In [7]:
import nltk
from nltk.util import ngrams
from collections import Counter, defaultdict
import re

nltk.download('punkt')

text = """
Natural language processing (NLP) is a machine learning technology that gives computers the ability to interpret, manipulate, 
and comprehend human language.
"""

def tokenize(text):
    text = text.lower()
    words = nltk.word_tokenize(text)
    return words

def compute_bigram_model(tokens):
    bigrams = ngrams(tokens, 2)
    bigram_counts = Counter(bigrams)
    unigram_counts = Counter(tokens)
    
    bigram_model = defaultdict(lambda: defaultdict(float))
    
    for (word1, word2), count in bigram_counts.items():
        bigram_model[word1][word2] = count / unigram_counts[word1]
        
    return bigram_model

def predict_next_word(bigram_model, word):
    if word in bigram_model:
        next_words = bigram_model[word]
        sorted_next_words = sorted(next_words.items(), key=lambda x: x[1], reverse=True)
        return sorted_next_words
    else:
        return []

tokens = tokenize(text)

bigram_model = compute_bigram_model(tokens)

input_word = "language"
predictions = predict_next_word(bigram_model, input_word)

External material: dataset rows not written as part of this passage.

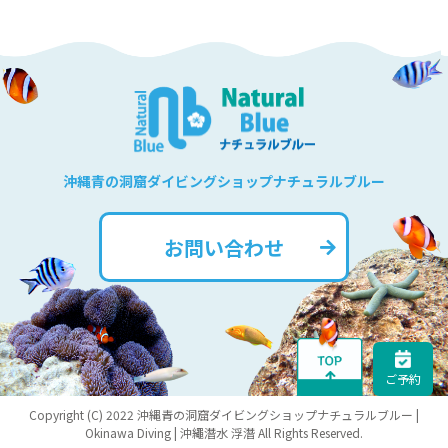
沖縄青の洞窟ダイビングショップナチュラルブルー
お問い合わせ
ご予約
Copyright (C) 2022 沖縄青の洞窟ダイビングショップナチュラルブルー |
Okinawa Diving | 沖繩潛水 浮潛 All Rights Reserved.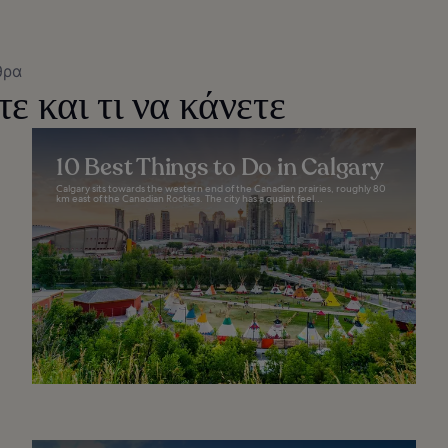
θρα
τε και τι να κάνετε
10 Best Things to Do in Calgary
Calgary sits towards the western end of the Canadian prairies, roughly 80
km east of the Canadian Rockies. The city has a quaint feel...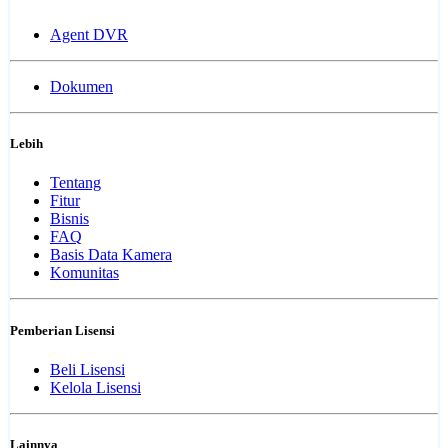
Agent DVR
Dokumen
Lebih
Tentang
Fitur
Bisnis
FAQ
Basis Data Kamera
Komunitas
Pemberian Lisensi
Beli Lisensi
Kelola Lisensi
Lainnya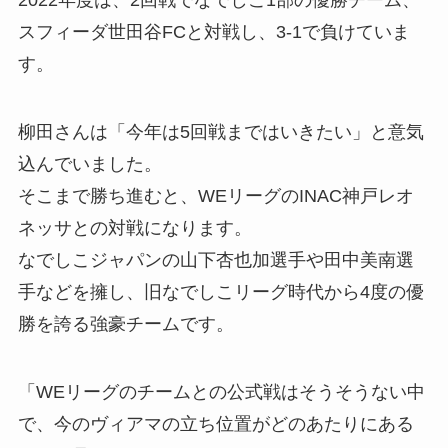
スフィーダ世田谷FCと対戦し、3-1で負けていま
す。
柳田さんは「今年は5回戦まではいきたい」と意気
込んでいました。
そこまで勝ち進むと、WEリーグのINAC神戸レオ
ネッサとの対戦になります。
なでしこジャパンの山下杏也加選手や田中美南選
手などを擁し、旧なでしこリーグ時代から4度の優
勝を誇る強豪チームです。
「WEリーグのチームとの公式戦はそうそうない中
で、今のヴィアマの立ち位置がどのあたりにある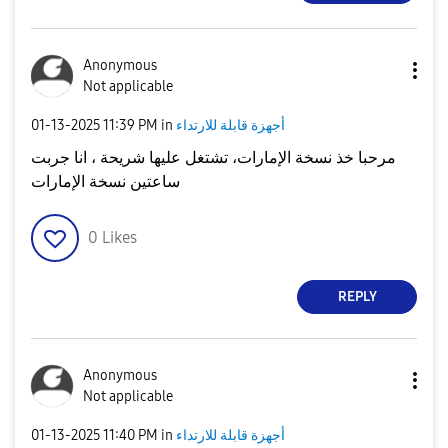
Anonymous
Not applicable
أجهزة قابلة للارتداء
in
11:39 PM
‎01-13-2025
مرحبا خذ نسخة الإمارات، تشتغل عليها شريحة ، انا جربت
ساعتين نسخة الإمارات
0
Likes
REPLY
Anonymous
Not applicable
أجهزة قابلة للارتداء
in
11:40 PM
‎01-13-2025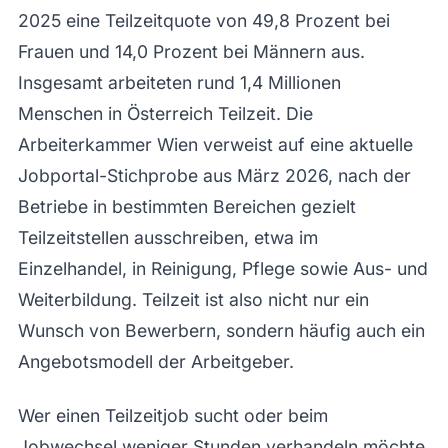
2025 eine Teilzeitquote von 49,8 Prozent bei
Frauen und 14,0 Prozent bei Männern aus.
Insgesamt arbeiteten rund 1,4 Millionen
Menschen in Österreich Teilzeit. Die
Arbeiterkammer Wien verweist auf eine aktuelle
Jobportal-Stichprobe aus März 2026, nach der
Betriebe in bestimmten Bereichen gezielt
Teilzeitstellen ausschreiben, etwa im
Einzelhandel, in Reinigung, Pflege sowie Aus- und
Weiterbildung. Teilzeit ist also nicht nur ein
Wunsch von Bewerbern, sondern häufig auch ein
Angebotsmodell der Arbeitgeber.
Wer einen Teilzeitjob sucht oder beim
Jobwechsel weniger Stunden verhandeln möchte,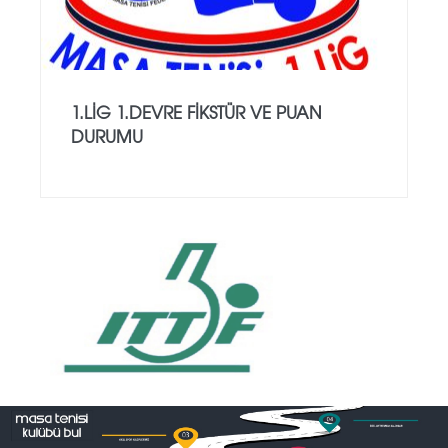
1.LİG 1.DEVRE FİKSTÜR VE PUAN
DURUMU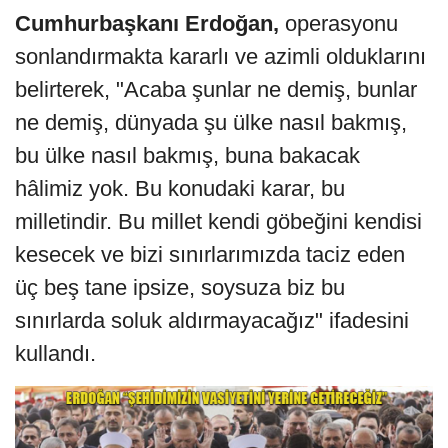
Cumhurbaşkanı Erdoğan,
operasyonu
sonlandırmakta kararlı ve azimli olduklarını
belirterek, "Acaba şunlar ne demiş, bunlar
ne demiş, dünyada şu ülke nasıl bakmış,
bu ülke nasıl bakmış, buna bakacak
hâlimiz yok. Bu konudaki karar, bu
milletindir. Bu millet kendi göbeğini kendisi
kesecek ve bizi sınırlarımızda taciz eden
üç beş tane ipsize, soysuza biz bu
sınırlarda soluk aldırmayacağız" ifadesini
kullandı.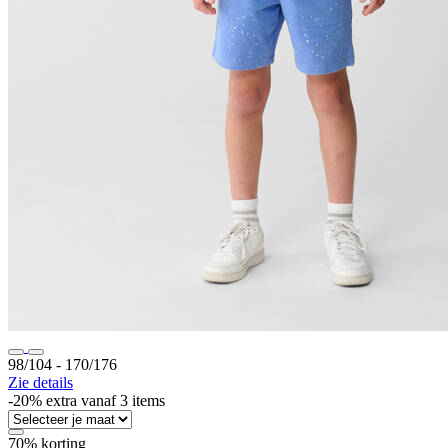
98/104 ‐ 170/176
Zie details
-20% extra vanaf 3 items
70% korting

print(f"Next word predictions for '{input_word}':")
for next_word, prob in predictions:
    print(f"{next_word}: {prob:.4f}")


Next word predictions for 'language':
processing: 0.5000
.: 0.5000


[nltk_data] Downloading package punkt to
[nltk_data]     C:\Users\Welcome\AppData\Roaming\nltk_data...
[nltk_data]   Package punkt is already up-to-date!